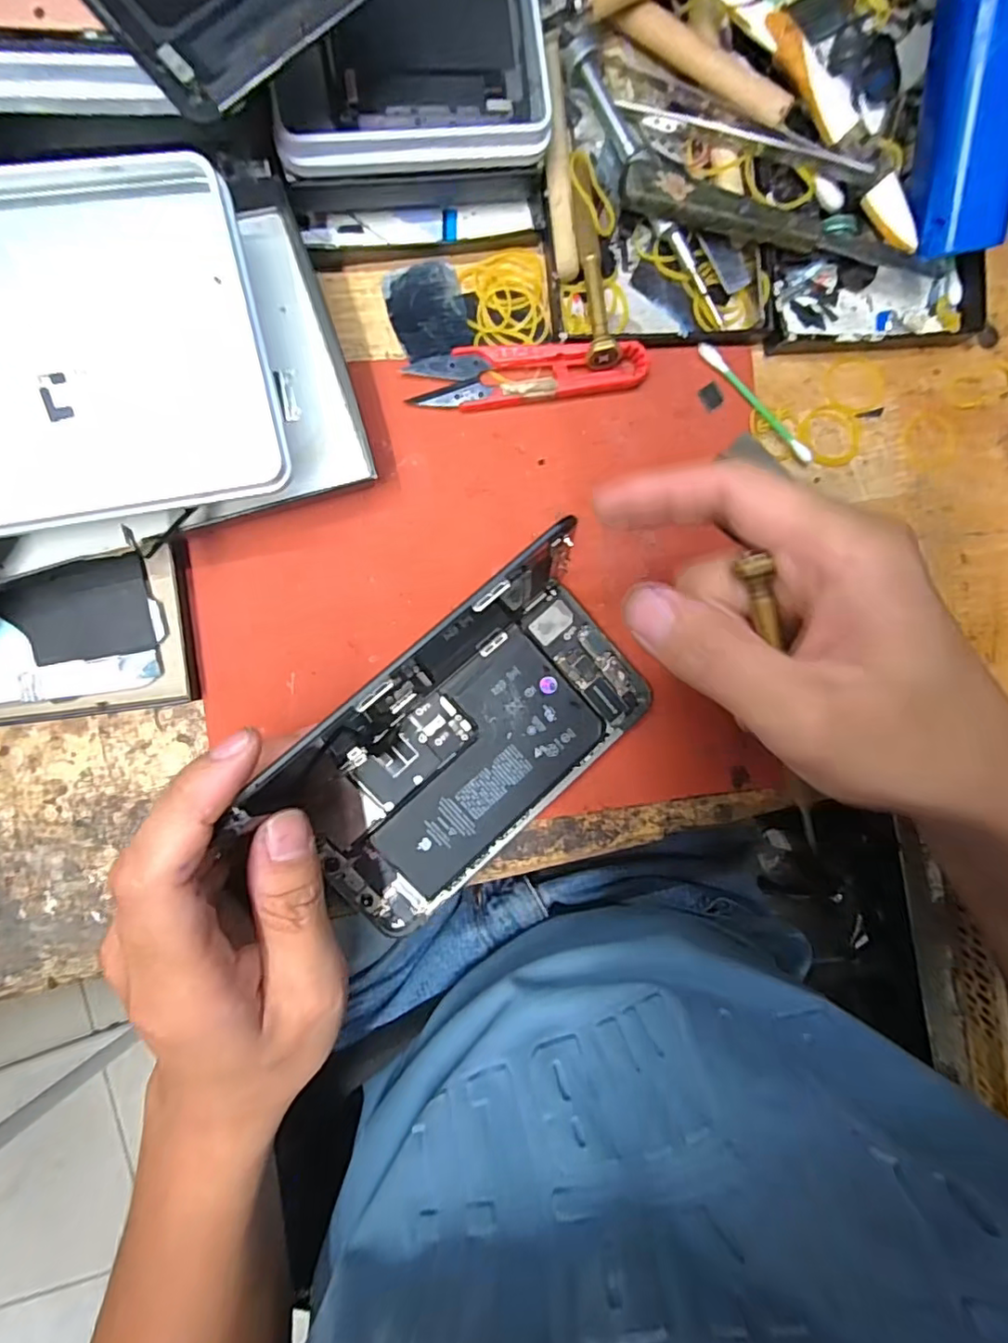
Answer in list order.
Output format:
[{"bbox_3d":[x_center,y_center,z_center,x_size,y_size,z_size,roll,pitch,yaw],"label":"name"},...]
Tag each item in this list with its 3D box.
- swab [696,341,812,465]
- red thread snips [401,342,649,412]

---

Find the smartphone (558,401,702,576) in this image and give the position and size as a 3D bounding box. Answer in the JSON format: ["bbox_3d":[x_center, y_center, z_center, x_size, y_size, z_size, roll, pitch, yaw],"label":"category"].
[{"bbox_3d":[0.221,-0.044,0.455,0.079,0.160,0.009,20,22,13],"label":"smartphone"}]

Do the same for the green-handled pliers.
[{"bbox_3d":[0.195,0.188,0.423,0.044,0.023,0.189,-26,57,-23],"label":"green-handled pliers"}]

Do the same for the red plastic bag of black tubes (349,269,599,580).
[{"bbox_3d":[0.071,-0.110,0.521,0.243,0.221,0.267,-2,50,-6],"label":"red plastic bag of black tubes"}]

■ EXERCISE: Look above for the line with "Tag each item in this list with its 3D box." and the line with "- red thread snips [401,342,649,412]". Retype those two lines and every line between them exactly, adding nothing.

■ TASK RESPONSE:
Tag each item in this list with its 3D box.
- swab [696,341,812,465]
- red thread snips [401,342,649,412]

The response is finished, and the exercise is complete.